Violenza sulle donne: leggi regionali non bastano, serve impegno nazionale
(Articolo di Elena Leoparco tratto dal sito http://www.helpconsumatori.it/diritti/violenza-sulle-donne-le-leggi-regionali-non-bastano-piu-serve-impegno-nazionale/92172 del 04 marzo 2015)
Sono 14 milioni gli atti di violenza (dallo schiaffo allo stupro) che si consumano contro le donne in un anno; quasi 1 milione le vittime. In media ogni 3 giorni una donna viene uccisa dal partner, dall’ex o da un familiare. Di tutte queste vittime, solo il 7,2% denuncia l’accaduto. Il resto rimane nell’ombra, in silenzio. Un silenzio che costa 17 miliardi di euro, l’equivalente di una strage in cui perdono la vita 11.000 persone: una parte di questo importo serve a coprire le spese di mantenimento e gestione dei servizi correlati al fenomeno (2,3miliardi) e la restante parte (14 miliardi) copre i costi della sofferenza umana.
Le cifre citate fanno parte di alcuni lavori di ricerca realizzati pochi anni fa da We World, Ong impegnata da anni nell’ambito della difesa dei diritti dei minori e delle donne. Oggi,nel corso di una conferenza aperta a istituzioni e rappresentanti della società civile, l’Organizzazione ha cercato di fare il punto sull’aspetto normativo che disciplina la violenza sulle donne, presentando i risultati di un’indagine comparativa sulle leggi regionali emanate nel corso degli anni dalle Amministrazioni locali.
Nonostante infatti nel nostro Paese non ci sia ancora una legge nazionale che affronti i vari aspetti del problema, dalla fine degli anni ’80 ad oggi, le regioni hanno svolto un efficace ruolo suppletivo cercando di garantire, nei limiti delle loro possibilità (anche economiche), prevenzione e assistenza sul tema. La ricerca evidenzia 3 fasi in cui possono essere classificati gli interventi legislativi (la prima dal 1989 al 1999, la seconda dal 2000 al 2013 e la terza dal 2014 ad oggi) e mette in risalto la naturale evoluzione che questi hanno subito anche a seguito dei dettami di livello internazionale sull’argomento (piattaforma di Pechino e Convenzione di Istanbul, ad esempio).
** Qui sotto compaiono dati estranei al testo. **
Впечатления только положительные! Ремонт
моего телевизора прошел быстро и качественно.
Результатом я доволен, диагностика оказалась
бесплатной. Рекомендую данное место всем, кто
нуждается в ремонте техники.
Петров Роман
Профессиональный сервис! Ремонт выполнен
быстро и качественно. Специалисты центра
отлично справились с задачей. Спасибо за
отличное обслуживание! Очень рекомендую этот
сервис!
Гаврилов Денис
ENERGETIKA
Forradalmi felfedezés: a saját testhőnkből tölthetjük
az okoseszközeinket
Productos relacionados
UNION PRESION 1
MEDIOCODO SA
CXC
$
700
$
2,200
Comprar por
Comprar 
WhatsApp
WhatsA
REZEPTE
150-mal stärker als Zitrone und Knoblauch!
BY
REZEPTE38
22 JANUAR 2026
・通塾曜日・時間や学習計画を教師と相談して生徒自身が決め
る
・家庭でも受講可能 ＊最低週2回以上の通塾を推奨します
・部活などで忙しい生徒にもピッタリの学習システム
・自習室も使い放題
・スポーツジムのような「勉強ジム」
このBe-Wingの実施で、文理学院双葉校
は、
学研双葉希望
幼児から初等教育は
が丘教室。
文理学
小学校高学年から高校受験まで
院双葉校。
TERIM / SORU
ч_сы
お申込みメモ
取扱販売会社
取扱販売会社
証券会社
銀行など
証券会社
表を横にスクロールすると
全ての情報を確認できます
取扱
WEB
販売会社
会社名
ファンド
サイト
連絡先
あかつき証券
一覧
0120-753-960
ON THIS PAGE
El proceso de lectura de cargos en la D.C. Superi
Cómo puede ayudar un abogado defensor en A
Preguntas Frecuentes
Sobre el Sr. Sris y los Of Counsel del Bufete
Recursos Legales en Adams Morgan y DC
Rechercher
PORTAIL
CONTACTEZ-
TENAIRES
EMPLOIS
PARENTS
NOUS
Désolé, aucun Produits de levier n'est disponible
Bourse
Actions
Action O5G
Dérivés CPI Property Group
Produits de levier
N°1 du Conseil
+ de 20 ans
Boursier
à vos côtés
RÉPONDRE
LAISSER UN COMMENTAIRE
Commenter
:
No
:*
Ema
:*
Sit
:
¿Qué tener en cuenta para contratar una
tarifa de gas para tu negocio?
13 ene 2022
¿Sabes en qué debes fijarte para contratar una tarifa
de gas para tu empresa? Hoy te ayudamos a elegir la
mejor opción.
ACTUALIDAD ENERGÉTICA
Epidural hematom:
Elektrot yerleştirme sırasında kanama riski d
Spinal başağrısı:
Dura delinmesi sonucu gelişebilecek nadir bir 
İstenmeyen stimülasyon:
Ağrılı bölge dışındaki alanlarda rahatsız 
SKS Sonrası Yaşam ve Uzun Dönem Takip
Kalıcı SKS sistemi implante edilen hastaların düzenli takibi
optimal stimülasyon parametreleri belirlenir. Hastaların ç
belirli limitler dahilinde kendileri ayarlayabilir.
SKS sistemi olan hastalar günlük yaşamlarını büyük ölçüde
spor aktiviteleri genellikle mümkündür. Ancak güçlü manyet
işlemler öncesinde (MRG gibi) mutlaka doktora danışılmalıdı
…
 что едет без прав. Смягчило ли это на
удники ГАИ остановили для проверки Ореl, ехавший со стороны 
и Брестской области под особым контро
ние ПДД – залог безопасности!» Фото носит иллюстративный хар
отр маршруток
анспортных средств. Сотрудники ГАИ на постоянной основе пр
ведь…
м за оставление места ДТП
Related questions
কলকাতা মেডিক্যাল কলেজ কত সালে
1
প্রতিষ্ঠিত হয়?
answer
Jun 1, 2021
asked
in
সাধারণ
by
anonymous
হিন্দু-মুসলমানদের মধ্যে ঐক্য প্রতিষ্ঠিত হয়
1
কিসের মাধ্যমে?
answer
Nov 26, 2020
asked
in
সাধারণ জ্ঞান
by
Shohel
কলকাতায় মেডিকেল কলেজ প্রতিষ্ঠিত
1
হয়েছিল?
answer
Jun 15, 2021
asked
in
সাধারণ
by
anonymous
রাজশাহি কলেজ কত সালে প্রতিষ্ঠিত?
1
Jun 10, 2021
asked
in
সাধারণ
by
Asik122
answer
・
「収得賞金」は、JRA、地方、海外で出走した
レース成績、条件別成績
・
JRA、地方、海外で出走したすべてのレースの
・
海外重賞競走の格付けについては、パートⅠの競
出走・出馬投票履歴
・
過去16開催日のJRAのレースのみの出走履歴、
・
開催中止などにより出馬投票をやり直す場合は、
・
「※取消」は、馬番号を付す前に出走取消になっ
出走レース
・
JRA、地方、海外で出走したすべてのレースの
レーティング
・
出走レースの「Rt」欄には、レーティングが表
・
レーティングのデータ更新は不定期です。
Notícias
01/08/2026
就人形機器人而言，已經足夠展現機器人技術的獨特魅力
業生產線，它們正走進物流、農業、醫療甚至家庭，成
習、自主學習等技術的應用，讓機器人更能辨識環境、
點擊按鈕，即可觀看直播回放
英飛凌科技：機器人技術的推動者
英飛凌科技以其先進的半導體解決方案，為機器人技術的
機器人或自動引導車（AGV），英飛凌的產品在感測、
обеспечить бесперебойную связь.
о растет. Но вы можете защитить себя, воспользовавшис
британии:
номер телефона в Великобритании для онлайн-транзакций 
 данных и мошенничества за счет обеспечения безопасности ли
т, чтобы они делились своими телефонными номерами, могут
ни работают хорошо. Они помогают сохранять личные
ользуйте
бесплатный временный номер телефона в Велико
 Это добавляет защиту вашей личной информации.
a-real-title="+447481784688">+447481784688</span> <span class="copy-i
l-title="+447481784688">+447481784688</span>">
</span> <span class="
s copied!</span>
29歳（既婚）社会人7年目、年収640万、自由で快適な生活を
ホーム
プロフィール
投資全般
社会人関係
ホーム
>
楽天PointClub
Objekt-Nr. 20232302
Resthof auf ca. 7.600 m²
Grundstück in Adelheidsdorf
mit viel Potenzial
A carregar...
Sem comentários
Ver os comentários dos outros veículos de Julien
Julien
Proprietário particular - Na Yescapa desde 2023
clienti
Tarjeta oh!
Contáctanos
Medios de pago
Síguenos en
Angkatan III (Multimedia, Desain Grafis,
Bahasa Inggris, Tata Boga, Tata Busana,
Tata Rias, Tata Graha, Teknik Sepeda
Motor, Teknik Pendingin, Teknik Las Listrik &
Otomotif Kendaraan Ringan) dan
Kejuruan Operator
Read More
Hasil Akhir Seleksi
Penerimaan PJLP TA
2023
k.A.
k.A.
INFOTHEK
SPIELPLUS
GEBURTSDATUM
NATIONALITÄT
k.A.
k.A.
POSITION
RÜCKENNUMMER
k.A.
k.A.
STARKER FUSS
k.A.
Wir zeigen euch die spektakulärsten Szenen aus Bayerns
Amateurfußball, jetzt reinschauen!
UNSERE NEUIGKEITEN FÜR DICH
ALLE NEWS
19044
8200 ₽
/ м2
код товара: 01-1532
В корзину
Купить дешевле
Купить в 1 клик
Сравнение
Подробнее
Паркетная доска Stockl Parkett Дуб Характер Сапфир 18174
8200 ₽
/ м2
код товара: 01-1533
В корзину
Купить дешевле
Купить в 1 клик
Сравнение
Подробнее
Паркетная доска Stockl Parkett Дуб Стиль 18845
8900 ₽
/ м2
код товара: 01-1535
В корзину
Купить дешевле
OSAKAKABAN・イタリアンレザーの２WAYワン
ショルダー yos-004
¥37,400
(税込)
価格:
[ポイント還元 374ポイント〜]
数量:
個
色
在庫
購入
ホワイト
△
Si riscontrano analogie anche nell’impianto delle leggi stesse: la maggior parte ha una prima parte dedicata a principi e definizioni, poi si passa agli ambiti di intervento e infine agli strumenti di policy. Molte le best practice realizzate nel corso del tempo con rilevanti risultati.
“L’esistenza di questo articolato intervento legislativo, con il suo complesso di servizi regionali, comunali e del terzo settore, testimonia il bisogno quanto mai urgente di provvedere a mettere in atto una strategia nazionale d’intervento per contrastare la violenza sulle donne” dichiara il Presidente di We World, Marco Chiesara.”Non é ammisibile che in Italia ci sia ancora 1 persona su 5 che considera ammissibile l’insulto a sfondo sessuale rivolto ad una donna, né si può tollerare che 1 persona su 3 ritenga che non si debba parlare pubblicamente della violenza”, continua Chiesara e aggiunge “bisogna prendere atto che si tratta di un fenomeno trasversale che non riguarda solo le fasce piú povere dellas ocietà”. Attualmente, il Dipartimento per le Pari Opportunità della Presidenza del Consiglio dei Ministri sta per concludere il Piano nazionale Antiviolenza che, stando alla descrizione dell’Onorevole Giovanna Martelli, “agirà sulle questioni piú urgenti nell’ambito della prevenzione, della protezione e programmazione. E’ prevista la creazione di una banca dati nazionale sul fenomeno e conseguentemente la realizzazione di un osservatorio per monitorare le azioni svolte a livello locale”. “Ciò che é importante fare”, aggiunge Valeria Fedeli, Vice Presidente del Senato, “é riuscire a superare l’attuale frammentazione degli interventi e portare tutto nell’ambito di una strategia nazionale il piú possibile omogenea”.